WHAT IS BEING ASKED: The reply should consist solely of the lines from the one that holds "focal_mm: 33.3" through the last line of the material, reproduced exactly; no pictures belong in it.

+++

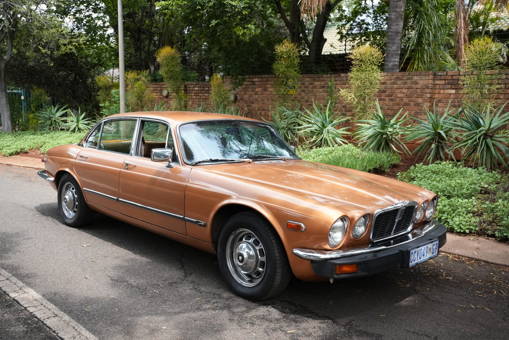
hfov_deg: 56.8
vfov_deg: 39.7
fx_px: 471
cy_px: 170
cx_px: 254
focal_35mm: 33
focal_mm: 33.3
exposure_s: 1/8000
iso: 4000
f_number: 4
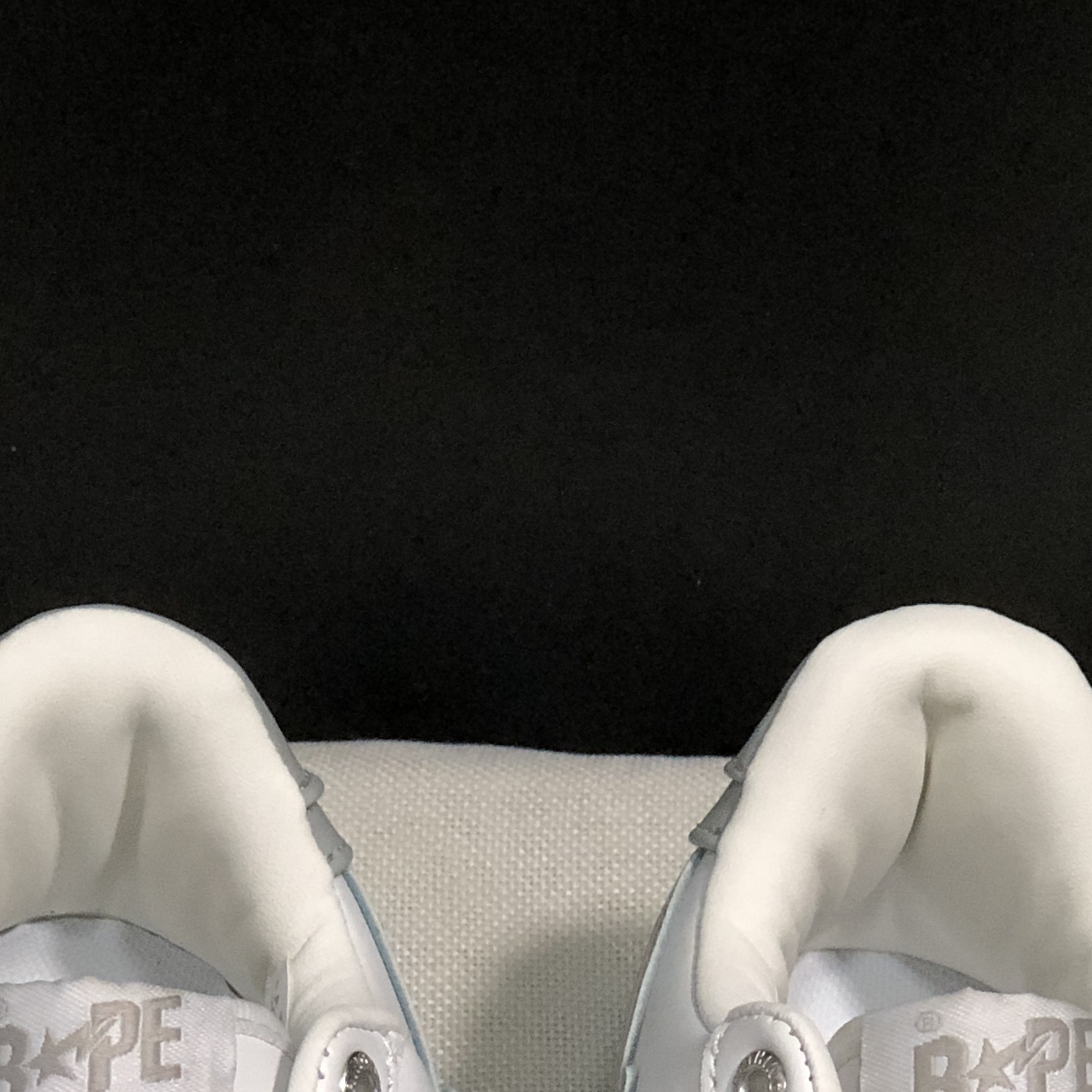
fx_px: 5389
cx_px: 520
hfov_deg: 11.6
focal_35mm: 151
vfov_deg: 11.3
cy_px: 1418
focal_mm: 6.6
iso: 64
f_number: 2.8
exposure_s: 1/30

+++

EXERCISE ANSWER:
focal_mm: 33.3
exposure_s: 1/8000
iso: 4000
f_number: 4
fx_px: 5389
cx_px: 520
hfov_deg: 11.6
focal_35mm: 151
vfov_deg: 11.3
cy_px: 1418
focal_mm: 6.6
iso: 64
f_number: 2.8
exposure_s: 1/30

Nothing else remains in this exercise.